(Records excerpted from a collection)

- Opening Delimiter -

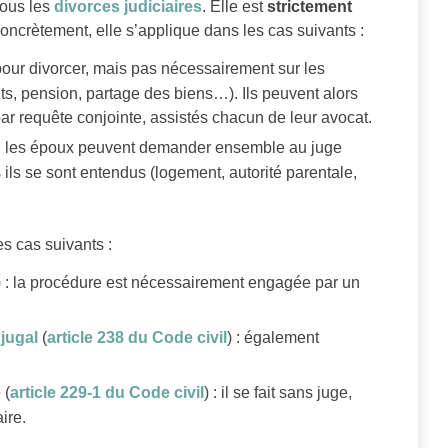
tous les
divorces judiciaires
. Elle est
strictement
Concrètement, elle s’applique dans les cas suivants :
pour divorcer, mais pas nécessairement sur les
s, pension, partage des biens…). Ils peuvent alors
par requête conjointe, assistés chacun de leur avocat.
:
les époux peuvent demander ensemble au juge
ils se sont entendus (logement, autorité parentale,
s cas suivants :
) : la procédure est nécessairement engagée par un
njugal
(
article 238 du Code civil
) : également
e
(
article 229-1 du Code civil
) : il se fait sans juge,
ire.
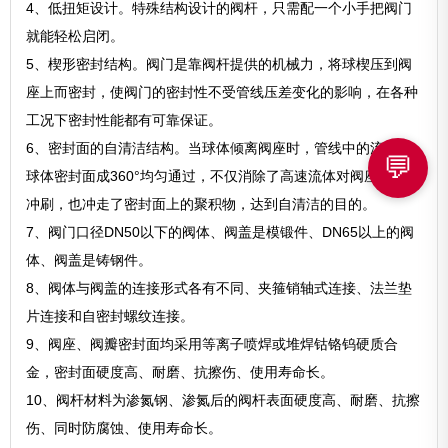
4、低扭矩设计。特殊结构设计的阀杆，只需配一个小手把阀门
就能轻松启闭。
5、楔形密封结构。阀门是靠阀杆提供的机械力，将球楔压到阀
座上而密封，使阀门的密封性不受管线压差变化的影响，在各种
工况下密封性能都有可靠保证。
6、密封面的自清洁结构。当球体倾离阀座时，管线中的流体沿
💬
球体密封面成360°均匀通过，不仅消除了高速流体对阀座局部的
冲刷，也冲走了密封面上的聚积物，达到自清洁的目的。
7、阀门口径DN50以下的阀体、阀盖是模锻件、DN65以上的阀
体、阀盖是铸钢件。
8、阀体与阀盖的连接形式各有不同、夹箍销轴式连接、法兰垫
片连接和自密封螺纹连接。
9、阀座、阀瓣密封面均采用等离子喷焊或堆焊钴铬钨硬质合
金，密封面硬度高、耐磨、抗擦伤、使用寿命长。
10、阀杆材料为渗氮钢、渗氮后的阀杆表面硬度高、耐磨、抗擦
伤、同时防腐蚀、使用寿命长。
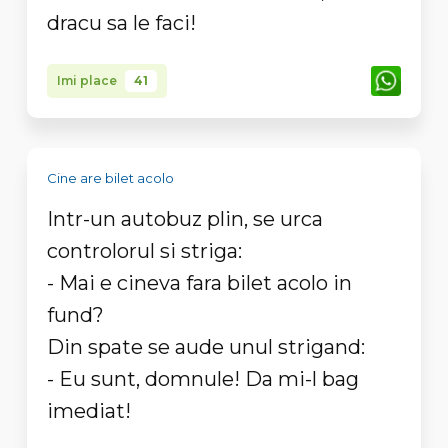
dracu sa le faci!
Imi place
41
Cine are bilet acolo
Intr-un autobuz plin, se urca
controlorul si striga:
- Mai e cineva fara bilet acolo in
fund?
Din spate se aude unul strigand:
- Eu sunt, domnule! Da mi-l bag
imediat!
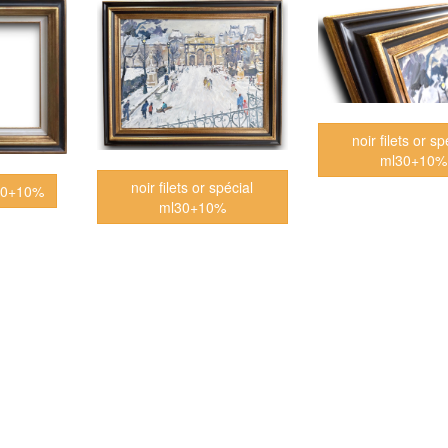
noir filets or sp
ml30+10%
noir filets or spécial
l30+10%
ml30+10%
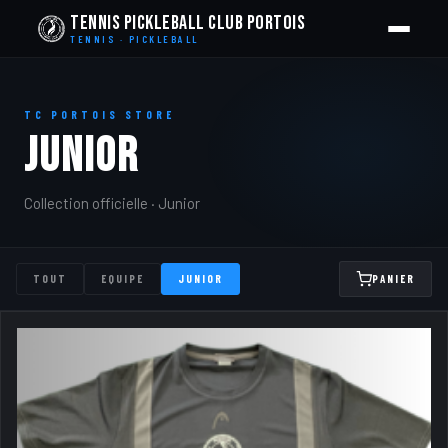
Tennis Pickleball Club Portois
TENNIS · PICKLEBALL
TC PORTOIS STORE
JUNIOR
Collection officielle · Junior
TOUT
EQUIPE
JUNIOR
PANIER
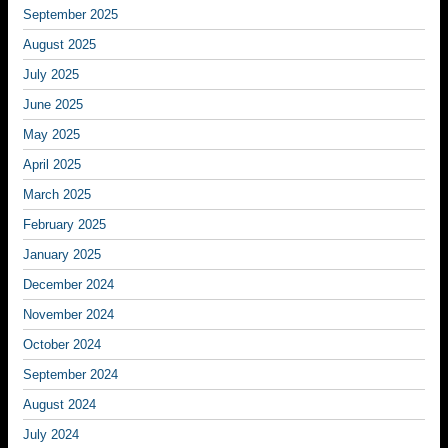
September 2025
August 2025
July 2025
June 2025
May 2025
April 2025
March 2025
February 2025
January 2025
December 2024
November 2024
October 2024
September 2024
August 2024
July 2024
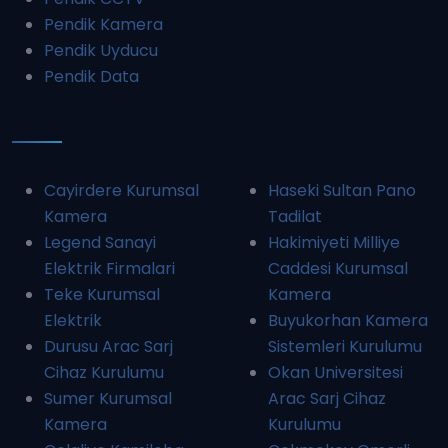
Pendik Kamera
Pendik Uyducu
Pendik Data
Cayirdere Kurumsal
Haseki Sultan Pano
Kamera
Tadilat
Legend Sanayi
Hakimiyeti Milliye
Elektrik Firmalari
Caddesi Kurumsal
Teke Kurumsal
Kamera
Elektrik
Buyukorhan Kamera
Durusu Arac Sarj
Sistemleri Kurulumu
Cihaz Kurulumu
Okan Universitesi
Sumer Kurumsal
Arac Sarj Cihaz
Kamera
Kurulumu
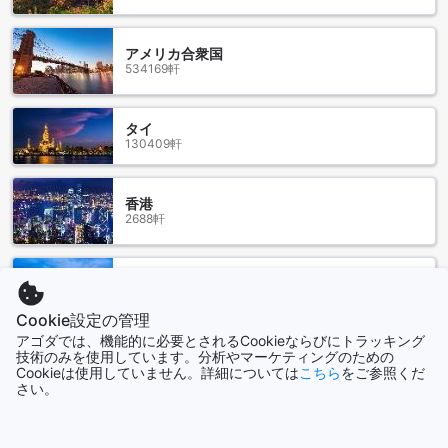
タリン旧市街は、エストニアの首都タリンに位置する歴史的
な地区で、ユネスコの世界遺産にも登録されています。中世
の面影を色濃く残すこのエリアは、石畳の道や美しいゴシッ
アメリカ合衆国
534169軒
ク様式の建物、カラフルな家々が立ち並び、訪れる人々を魅
了します。特に、タリンのシンボルとも言えるアレクサンド
ル・ネフスキー大聖堂や、壮大なトームペア城からの眺望は
タイ
必見です。どこを歩いても歴史を感じられるこの場所は、散
130409軒
策するだけでも楽しめるスポットが満載です。
また、タリン旧市街は多様なカフェやレストラン、ショップ
が点在しており、地元の文化や美味しい料理を楽しむことが
香港
できます。特に、エストニアの伝統料理を提供するレストラ
2688軒
ンや、手作りの工芸品を扱うお店は、観光客にとっての魅力
の一つです。さらに、季節ごとに開催されるマーケットやイ
ベントも見逃せません。タリン旧市街は、歴史と現代が融合
シンガポール
した独特の雰囲気を楽しむことができる、訪れる価値のある
1501軒
場所です。
Cookie設定の管理
アゴダでは、機能的に必要とされるCookieならびにトラッキング
タリンの空港からブラックスミス オールド タウン アパートメ
技術のみを使用しています。分析やマーケティングのための
もっと見る
ンツへのアクセス
Cookieは使用していません。詳細については
こちら
をご参照くだ
さい。
全て表示
タリンの最寄りの空港はタリン・レンナルト空港（TLL）で、
旧市街から約5キロメートルの距離にあります。空港からブラ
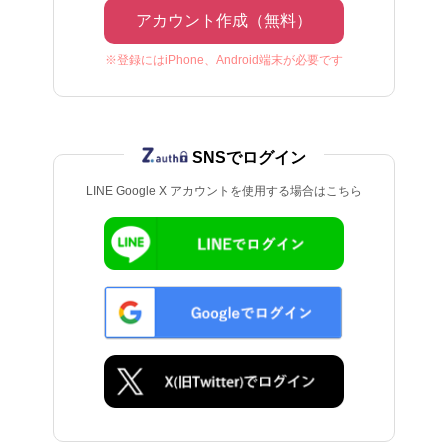
アカウント作成（無料）
※登録にはiPhone、Android端末が必要です
SNSでログイン
LINE Google X アカウントを使用する場合はこちら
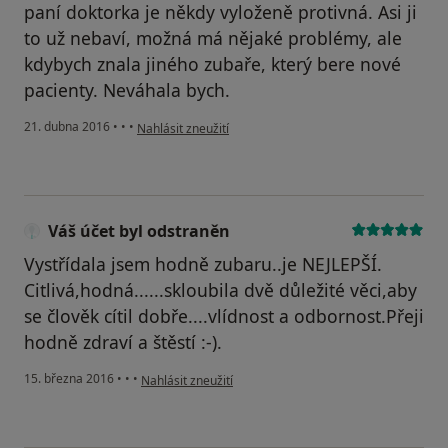
paní doktorka je někdy vyloženě protivná. Asi ji
to už nebaví, možná má nějaké problémy, ale
kdybych znala jiného zubaře, který bere nové
pacienty. Neváhala bych.
podle názoru uživatele Váš účet byl odstraněn
21. dubna 2016
•
•
•
Nahlásit zneužití
Váš účet byl odstraněn
Vystřídala jsem hodně zubaru..je NEJLEPŠÍ.
Citlivá,hodná......skloubila dvě důležité věci,aby
se člověk cítil dobře....vlídnost a odbornost.Přeji
hodně zdraví a štěstí :-).
podle názoru uživatele Váš účet byl odstraněn
15. března 2016
•
•
•
Nahlásit zneužití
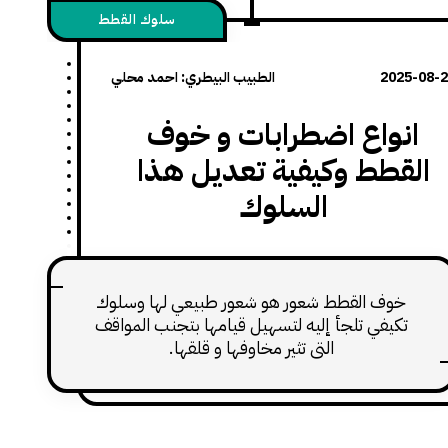
سلوك القطط
2025-08-
الطبيب البيطري: احمد محلي
انواع اضطرابات و خوف
القطط وكيفية تعديل هذا
السلوك
خوف القطط شعور هو شعور طبيعي لها وسلوك
تكيفي تلجأ إليه لتسهيل قيامها بتجنب المواقف
التي تثير مخاوفها و قلقها.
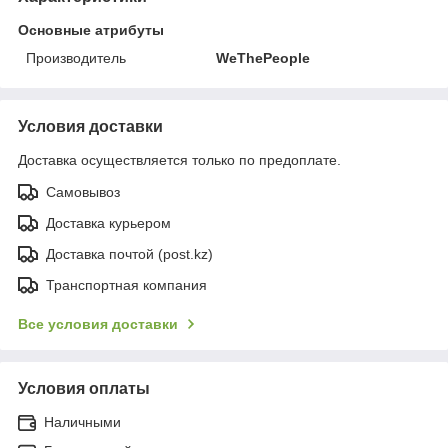
Основные атрибуты
Производитель
WeThePeople
Условия доставки
Доставка осуществляется только по предоплате.
Самовывоз
Доставка курьером
Доставка почтой (post.kz)
Транспортная компания
Все условия доставки
Условия оплаты
Наличными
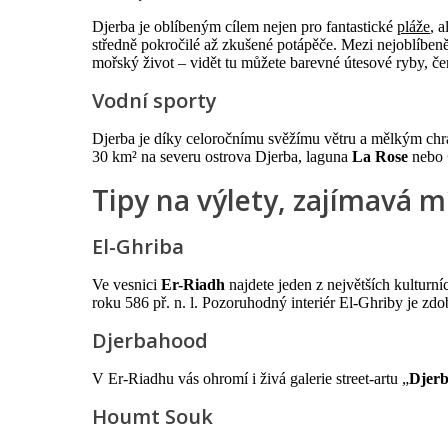
Djerba je oblíbeným cílem nejen pro fantastické
pláže
, 
středně pokročilé až zkušené potápěče. Mezi nejoblíbeněj
mořský život – vidět tu můžete barevné útesové ryby, če
Vodní sporty
Djerba je díky celoročnímu svěžímu větru a mělkým chrá
30 km² na severu ostrova Djerba, laguna
La Rose
nebo
Tipy na výlety, zajímavá 
El-Ghriba
Ve vesnici
Er-Riadh
najdete jeden z největších kultur
roku 586 př. n. l. Pozoruhodný interiér El-Ghriby je z
Djerbahood
V Er-Riadhu vás ohromí i živá galerie street-artu „
Djer
Houmt Souk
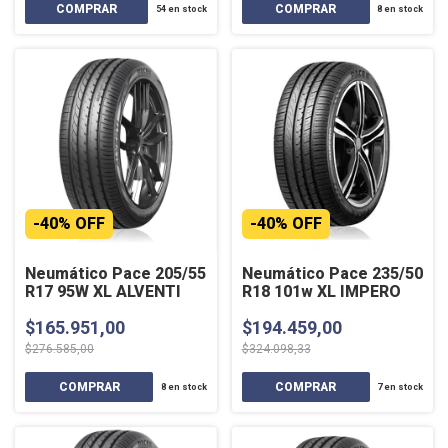
54
en stock
8
en stock
-
40
%
OFF
-
40
%
OFF
Neumático Pace 205/55
Neumático Pace 235/50
R17 95W XL ALVENTI
R18 101w XL IMPERO
$165.951,00
$194.459,00
$276.585,00
$324.098,33
8
en stock
7
en stock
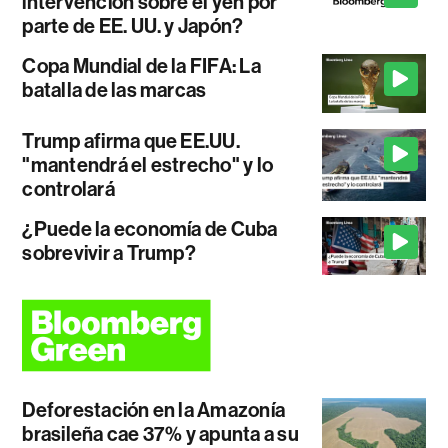
intervención sobre el yen por
parte de EE. UU. y Japón?
Copa Mundial de la FIFA: La
batalla de las marcas
Trump afirma que EE.UU.
"mantendrá el estrecho" y lo
controlará
¿Puede la economía de Cuba
sobrevivir a Trump?
Deforestación en la Amazonía
brasileña cae 37% y apunta a su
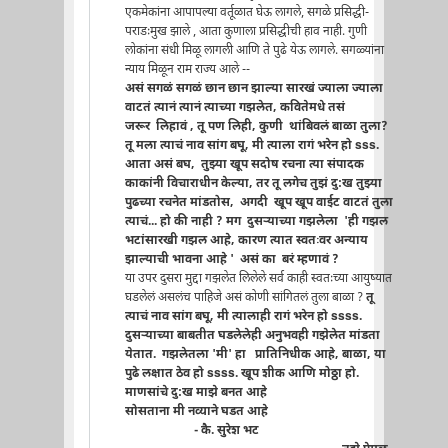
एकमेकांना आपापल्या वर्तूळात घेऊ लागले, सगळे प्रसिद्धी-
पराडःमुख झाले , आता कुणाला प्रसिद्धीची हाव नाही. गुणी
लोकांना संधी मिळू लागली आणि ते पुढे येऊ लागले. सगळ्यांना
न्याय मिळून राम राज्य आले --
असं सगळं सगळं छान छान झाल्या सारखं ज्याला ज्याला
वाटतं त्यानं त्यानं त्याच्या गझलेत, कवितेमधे तसं
जरूर लिहावं , तू पण लिही, कुणी थांबिवलं बाळा तुला?
तू मला त्याचं नाव सांग बघू, मी त्याला रागं भरेन हो sss.
आता असं बघ, तुझ्या खूप सदोष रचना त्या संपादक
काकांनी विचाराधीन केल्या, तर तू लगेच तुझं दु:ख तुझ्या
पुढच्या रचनेत मांडतोस, अगदी खूप खूप वाईट वाटतं तुला
त्याचं... हो की नाही ? मग दुसर्‍याच्या गझलेला 'ही गझल
भटांसारखी गझल आहे, कारण त्यात स्वतःवर अन्याय
झाल्याची भावना आहे '
असं का बरं म्हणावं ?
या उपर दुसरा मुद्दा गझलेत लिलेले सर्व काही स्वतःच्या आयुष्यात
घडलेलं असलंच पाहिजे असं कोणी सांगितलं तुला बाळा ?
तू
त्याचं नाव सांग बघू, मी त्यालाही रागं भरेन हो ssss.
दुसर्‍याच्या बाबतीत घडलेलेही अनुभवही गझेलेत मांडता
येतात. गझलेतला 'मी' हा प्रातिनिधीक आहे, बाळा, या
पुढे लक्षात ठेव हो ssss. खूप शीक आणि मोठ्ठा हो.
माणसांचे दु:ख माझे बनत आहे
सोसताना मी नव्याने घडत आहे
- कै. सुरेश भट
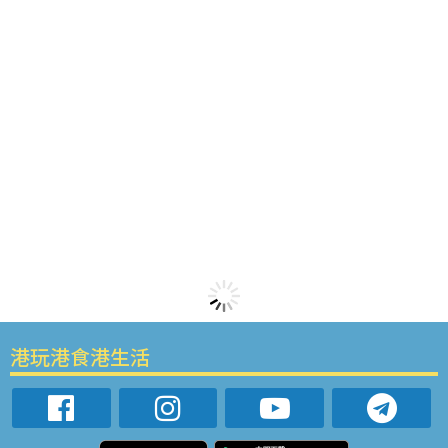
港玩港食港生活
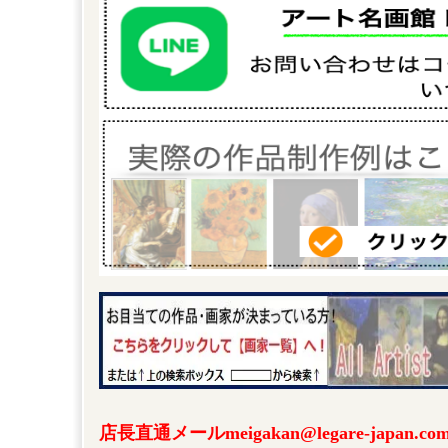
店長直通メールmeigakan@legare-japa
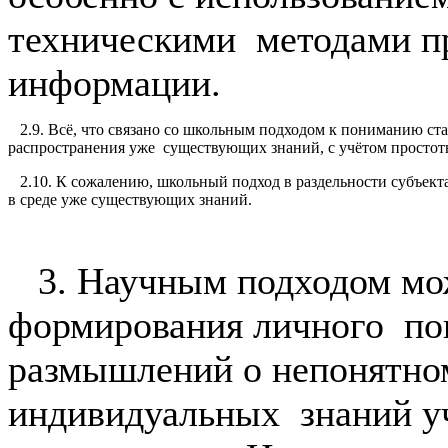
техническими методами пр
информации.
2.9. Всё, что связано со школьным подходом к пониманию ста
распространения уже существующих знаний, с учётом простот
2.10. К сожалению, школьный подход в раздельности субъекта 
в среде уже существующих знаний.
3. Научным подходом мож
формирования личного по
размышлений о непонятно
индивидуальных знаний уч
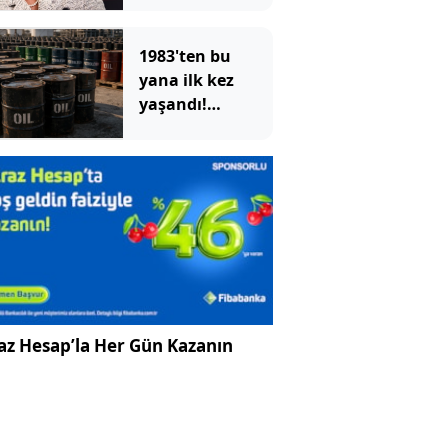
yeniden başlattı
1983'ten bu
yana ilk kez
yaşandı!
ABD'nin devasa
depoları hızla
eriyor
az Hesap’la Her Gün Kazanın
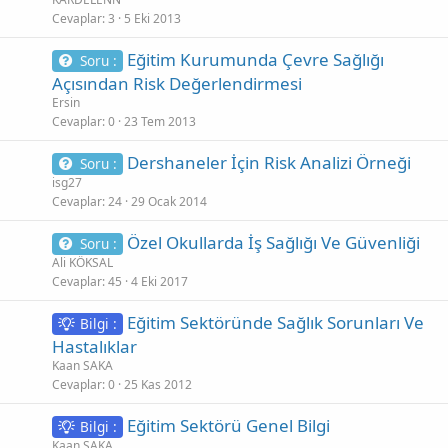
Cevaplar
3
5 Eki 2013
Eğitim Kurumunda Çevre Sağlığı
Soru :
Açısından Risk Değerlendirmesi
Ersin
Cevaplar
0
23 Tem 2013
Dershaneler İçin Risk Analizi Örneği
Soru :
isg27
Cevaplar
24
29 Ocak 2014
Özel Okullarda İş Sağlığı Ve Güvenliği
Soru :
Ali KÖKSAL
Cevaplar
45
4 Eki 2017
Eğitim Sektöründe Sağlık Sorunları Ve
Bilgi :
Hastalıklar
Kaan SAKA
Cevaplar
0
25 Kas 2012
Eğitim Sektörü Genel Bilgi
Bilgi :
Kaan SAKA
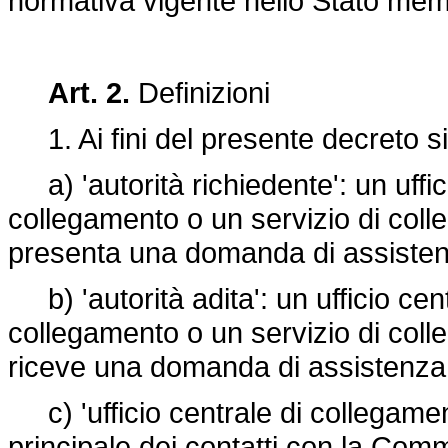
normativa vigente nello Stato membr
Art. 2.
Definizioni
1. Ai fini del presente decreto si
a) 'autorità richiedente': un uffici
collegamento o un servizio di co
presenta una domanda di assistenza 
b) 'autorità adita': un ufficio cent
collegamento o un servizio di co
riceve una domanda di assistenza pe
c) 'ufficio centrale di collegament
principale dei contatti con la Commi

- Closing Delimiter -

*EXERCISE INSTRUCTIONS:*
Starting at the line containing "Legend Sanayi" and finishing at the line containing "تكيفي تلجأ إليه لتسهيل قيامها بتجنب المواقف", return those lines exactly as they appear above, without the pictures.

*FINISHED EXERCISE:*
Legend Sanayi
Hakimiyeti Milliye
Elektrik Firmalari
Caddesi Kurumsal
Teke Kurumsal
Kamera
Elektrik
Buyukorhan Kamera
Durusu Arac Sarj
Sistemleri Kurulumu
Cihaz Kurulumu
Okan Universitesi
Sumer Kurumsal
Arac Sarj Cihaz
Kamera
Kurulumu
タリン旧市街は、エストニアの首都タリンに位置する歴史的
な地区で、ユネスコの世界遺産にも登録されています。中世
の面影を色濃く残すこのエリアは、石畳の道や美しいゴシッ
アメリカ合衆国
534169軒
ク様式の建物、カラフルな家々が立ち並び、訪れる人々を魅
了します。特に、タリンのシンボルとも言えるアレクサンド
ル・ネフスキー大聖堂や、壮大なトームペア城からの眺望は
タイ
必見です。どこを歩いても歴史を感じられるこの場所は、散
130409軒
策するだけでも楽しめるスポットが満載です。
また、タリン旧市街は多様なカフェやレストラン、ショップ
が点在しており、地元の文化や美味しい料理を楽しむことが
香港
できます。特に、エストニアの伝統料理を提供するレストラ
2688軒
ンや、手作りの工芸品を扱うお店は、観光客にとっての魅力
の一つです。さらに、季節ごとに開催されるマーケットやイ
ベントも見逃せません。タリン旧市街は、歴史と現代が融合
シンガポール
した独特の雰囲気を楽しむことができる、訪れる価値のある
1501軒
場所です。
Cookie設定の管理
アゴダでは、機能的に必要とされるCookieならびにトラッキング
タリンの空港からブラックスミス オールド タウン アパートメ
技術のみを使用しています。分析やマーケティングのための
もっと見る
ンツへのアクセス
Cookieは使用していません。詳細については
こちら
をご参照くだ
さい。
全て表示
タリンの最寄りの空港はタリン・レンナルト空港（TLL）で、
旧市街から約5キロメートルの距離にあります。空港からブラ
アカウント作成（無料）
※登録にはiPhone、Android端末が必要です
SNSでログイン
LINE Google X アカウントを使用する場合はこちら
paní doktorka je někdy vyloženě protivná. Asi ji
to už nebaví, možná má nějaké problémy, ale
kdybych znala jiného zubaře, který bere nové
pacienty. Neváhala bych.
podle názoru uživatele Váš účet byl odstraněn
21. dubna 2016
•
•
•
Nahlásit zneužití
Váš účet byl odstraněn
Vystřídala jsem hodně zubaru..je NEJLEPŠÍ.
Citlivá,hodná......skloubila dvě důležité věci,aby
se člověk cítil dobře....vlídnost a odbornost.Přeji
hodně zdraví a štěstí :-).
podle názoru uživatele Váš účet byl odstraněn
15. března 2016
•
•
•
Nahlásit zneužití
سلوك القطط
2025-08-
الطبيب البيطري: احمد محلي
انواع اضطرابات و خوف
القطط وكيفية تعديل هذا
السلوك
خوف القطط شعور هو شعور طبيعي لها وسلوك
تكيفي تلجأ إليه لتسهيل قيامها بتجنب المواقف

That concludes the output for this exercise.